# How Mathematical Models Make Sense of Big Data

 Tim Chartier, co-author with Anne Greenbaum of Numerical Methods: Design, Analysis, and Computer Implementation of Algorithms, explains how to make sense of big data with numerical analysis.

You submit a query to Google or watch football bowl games as we enter a new year. In either case, you benefit from mathematical methods that can garner meaningful information from large amounts of data. Such techniques fall in the field of data mining.

Massive datasets are available with every passing minute in our world. For example, during the Oscars in February, the Cirque du Soleil performance resulted in 18,718 tweets in one minute according to TweetReachBlog. While tweets cannot exceed 140 characters in length, their average length is 81.9 characters according to MediaFuturist. So, in one minute, approximately 1.5 million characters zoomed through Twitter. From Wikipedia, we’ll take the average length of a word (in English) to be 5.1 characters. Assuming these Oscar tweets are written in English and conform to the standard length of words, 300,000 words were tweeted in one minute. This is approximately the number of words contained in the entire Hunger Games Trilogy!
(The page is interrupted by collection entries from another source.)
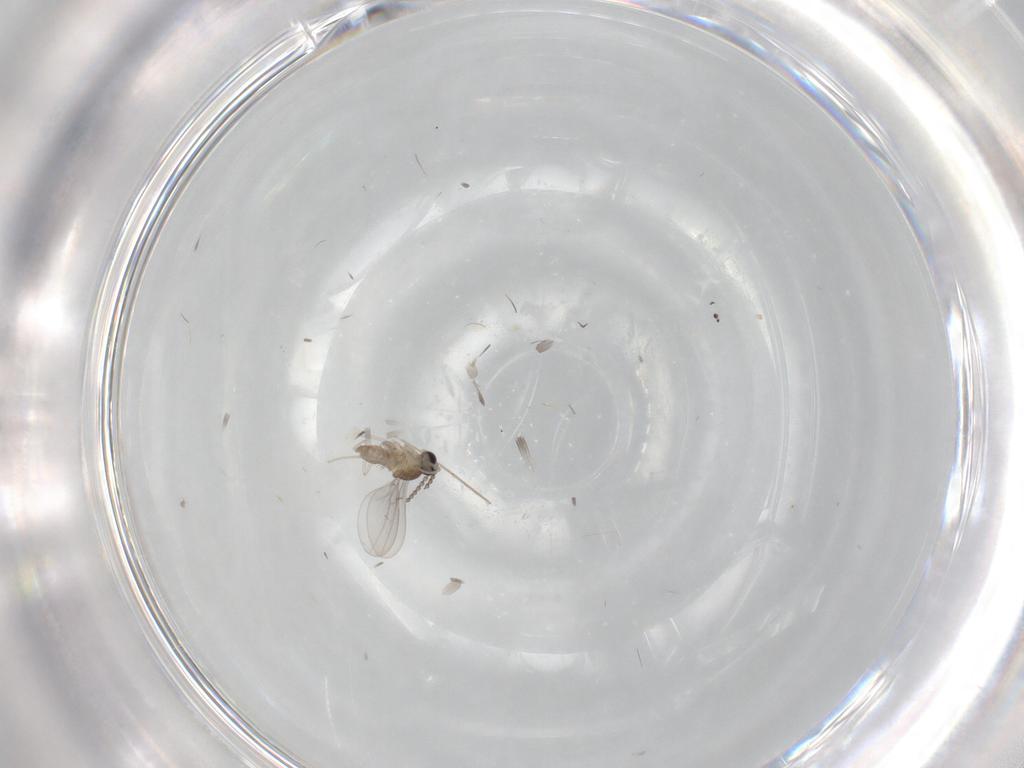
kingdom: Animalia
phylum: Arthropoda
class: Insecta
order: Diptera
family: Cecidomyiidae
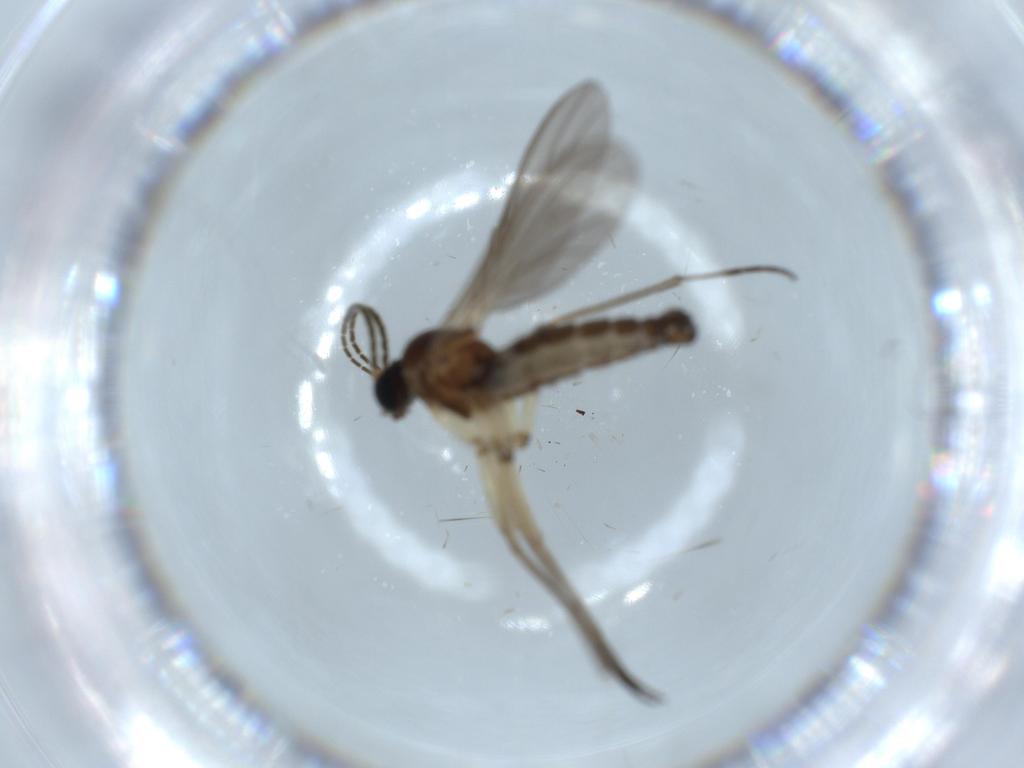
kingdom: Animalia
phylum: Arthropoda
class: Insecta
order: Diptera
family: Sciaridae
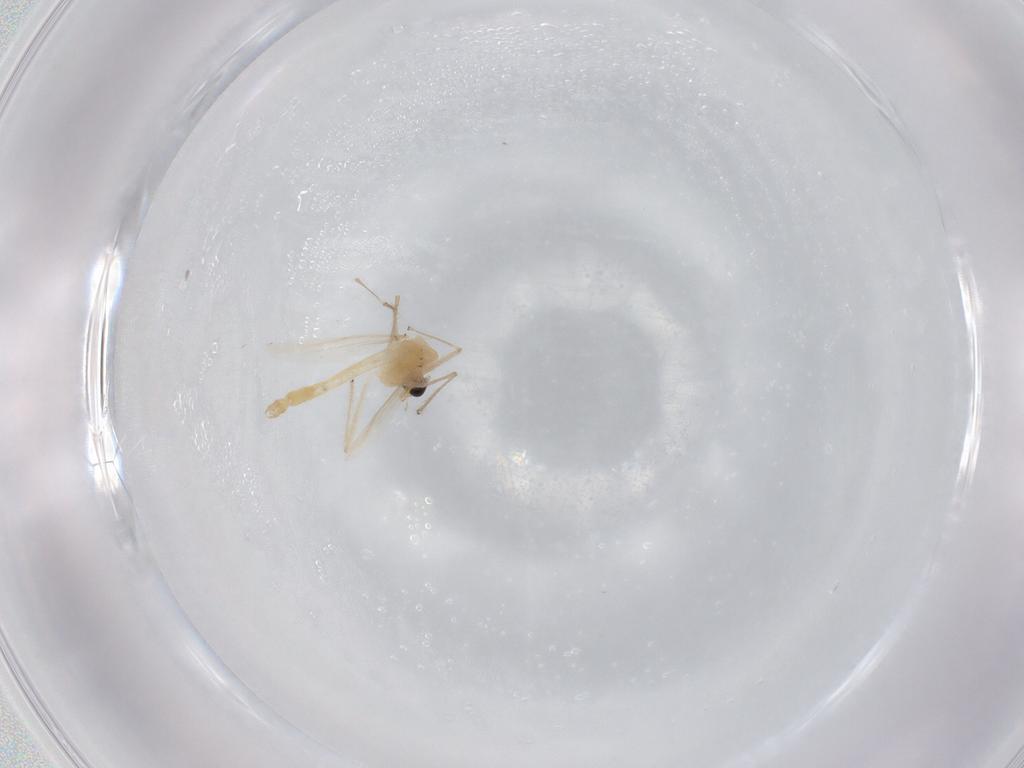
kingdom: Animalia
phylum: Arthropoda
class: Insecta
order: Diptera
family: Chironomidae
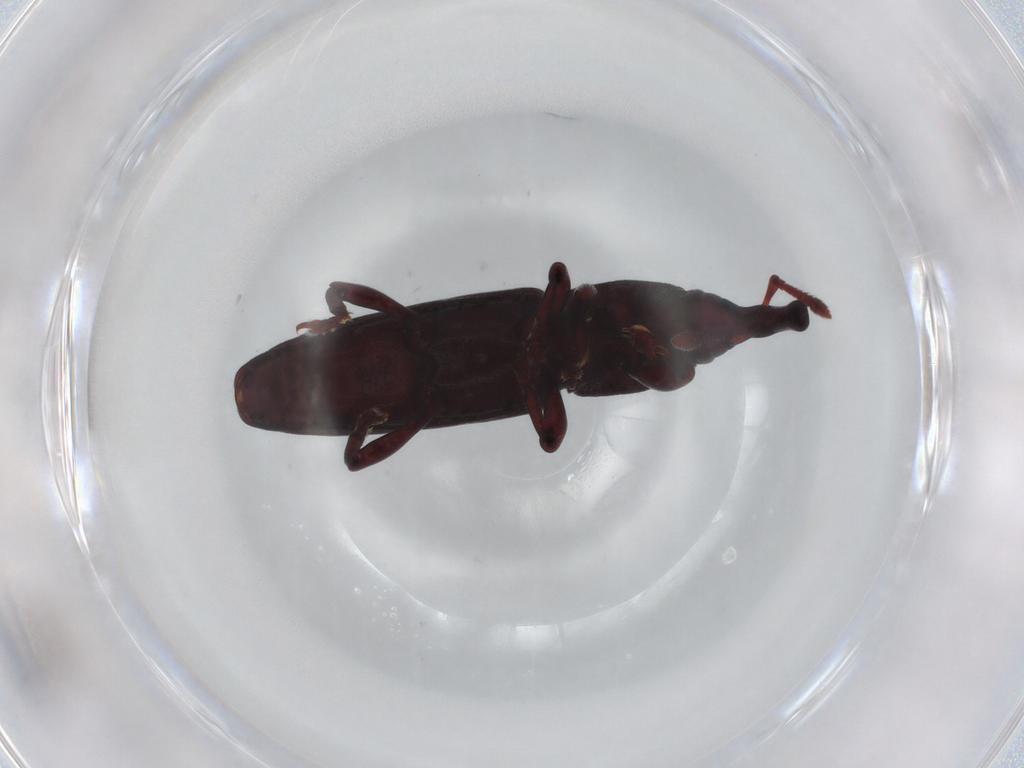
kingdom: Animalia
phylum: Arthropoda
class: Insecta
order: Coleoptera
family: Curculionidae
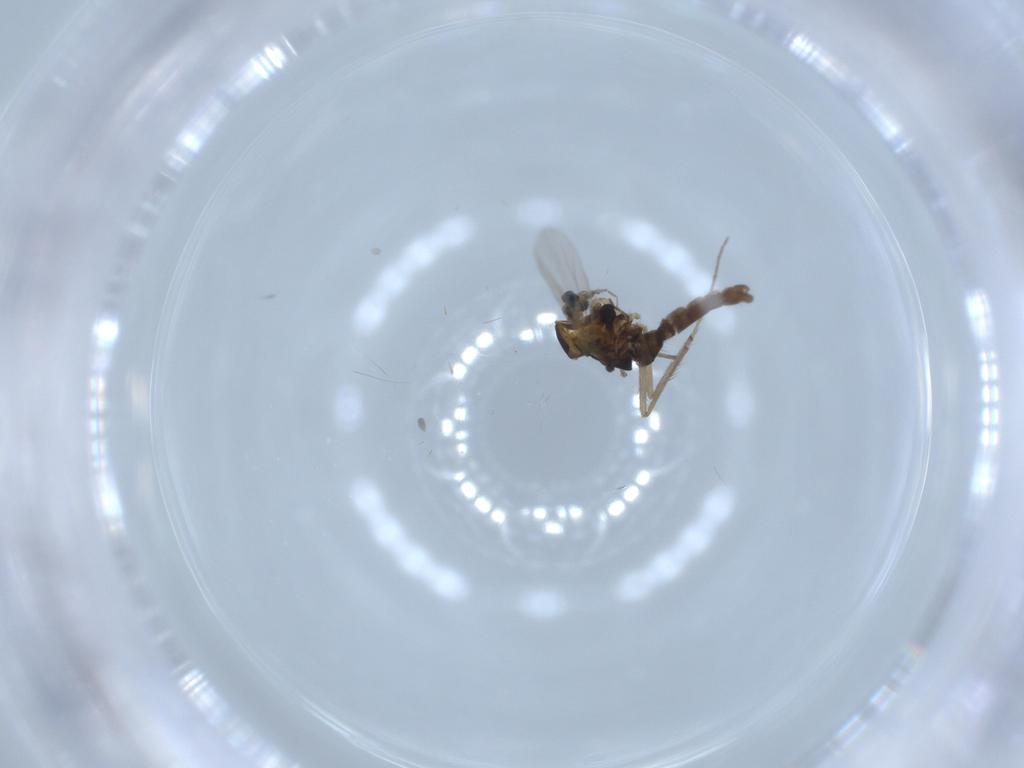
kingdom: Animalia
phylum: Arthropoda
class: Insecta
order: Diptera
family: Chironomidae
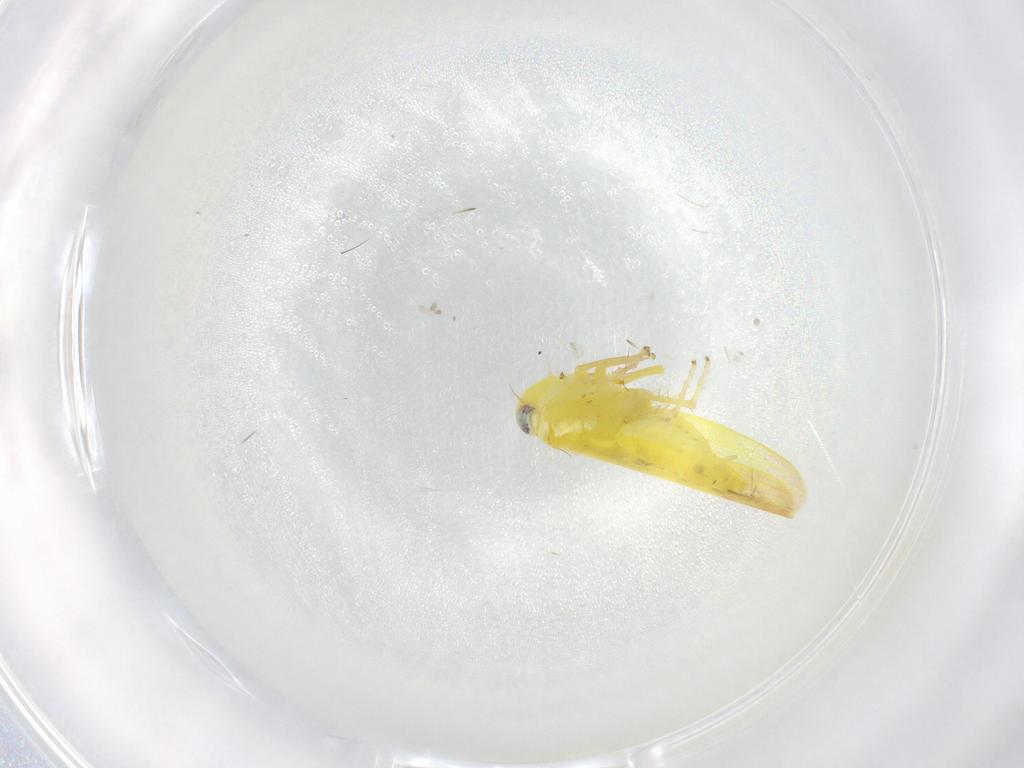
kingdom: Animalia
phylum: Arthropoda
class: Insecta
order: Hemiptera
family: Cicadellidae
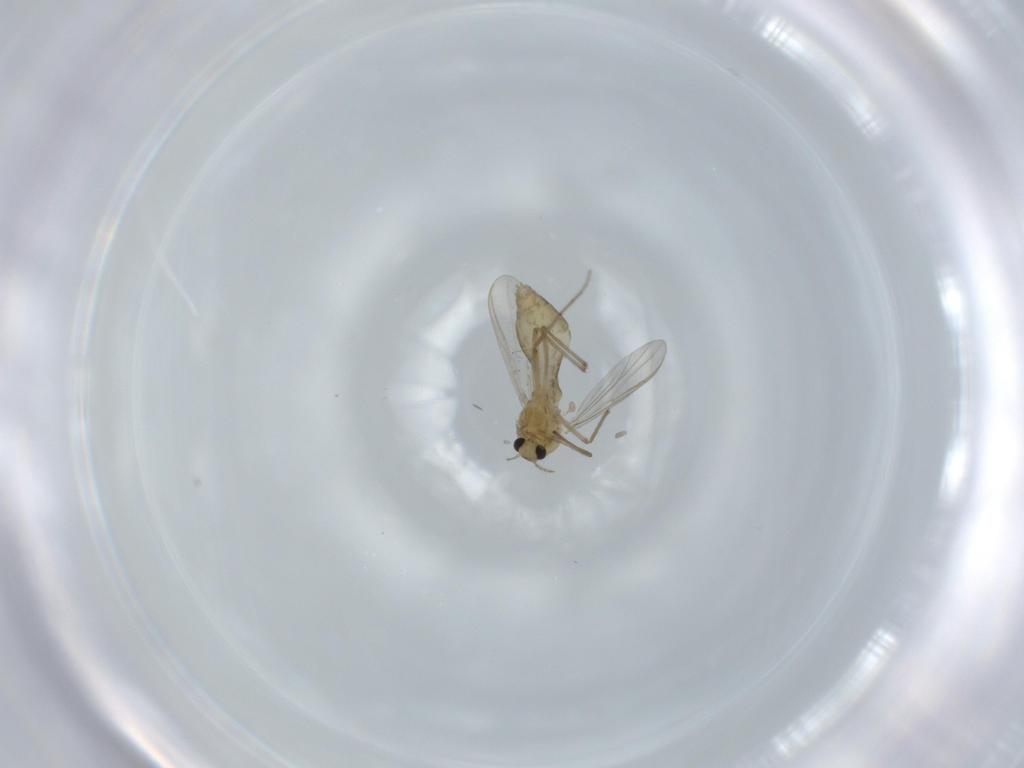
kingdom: Animalia
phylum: Arthropoda
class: Insecta
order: Diptera
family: Chironomidae
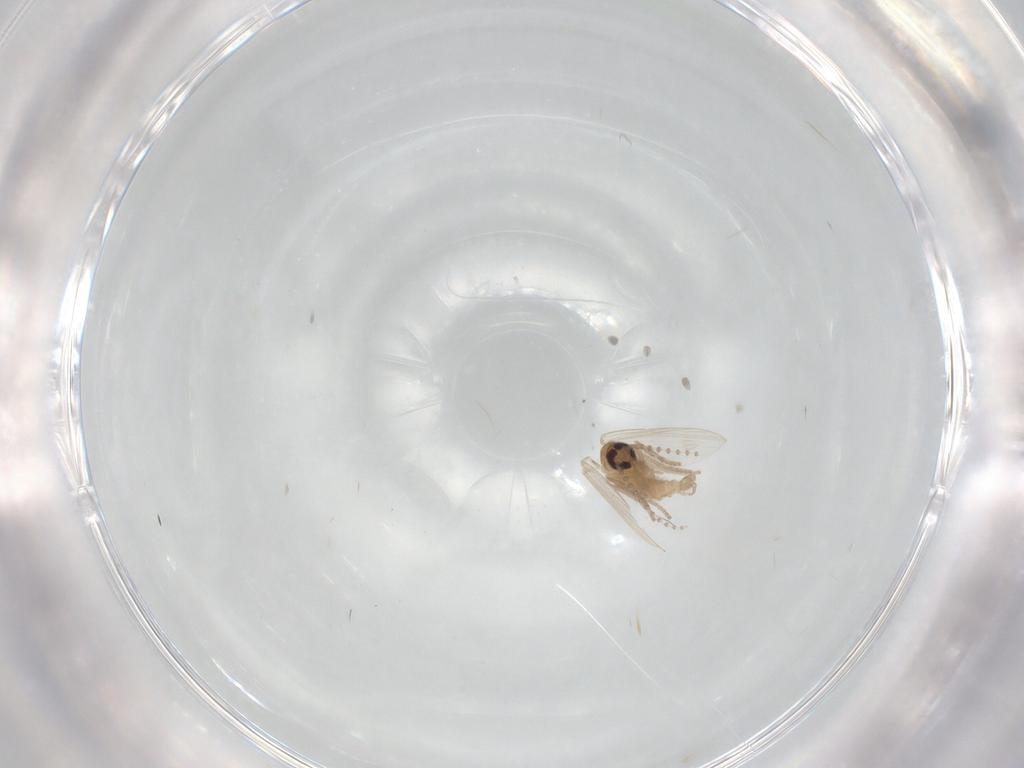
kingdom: Animalia
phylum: Arthropoda
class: Insecta
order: Diptera
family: Psychodidae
Mathematical models and numerical analysis play important roles in data mining. For example, a foundational part of Google’s search engine algorithm is a method called PageRank. In Anne Greenbaum and my book, Numerical Methods: Design, Analysis, and Computer Implementation of Algorithms, published by Princeton University Press, we discuss the PageRank method– both its underlying mathematical model and how it is computed on a computer.

In an exercise in the text, you can develop a system of linear equations in a manner similar to that used by the Bowl Championship Series to rank college football teams (editor – or college basketball teams for March Madness). An important part of this problem is developing the linear system. Our text also discusses the computation challenges of such problems and what numerical methods result in the most accurate results.

Many techniques utilized to solve the large linear systems of data mining are also utilized in engineering and science. The book discusses how large linear systems (containing millions of rows) can derive from problems involving partial differential equations. Again, the book analyzes the efficiency and accuracy of the methods utilized to solve such systems. Such techniques led to the computed animated figures we enjoy in modern movies and aid in simulating the aerodynamics of a car created with computer-aided design.

As stated at the opening of Chapter 1 of the text, “Numerical methods play an important role in modern science. Scientific exploration is often conducted on computers rather than laboratory equipment. While it is rarely meant to completely replace work in the scientific laboratory, computer simulation often complements this work.” As such modern science demands the use and understanding of numerical methods.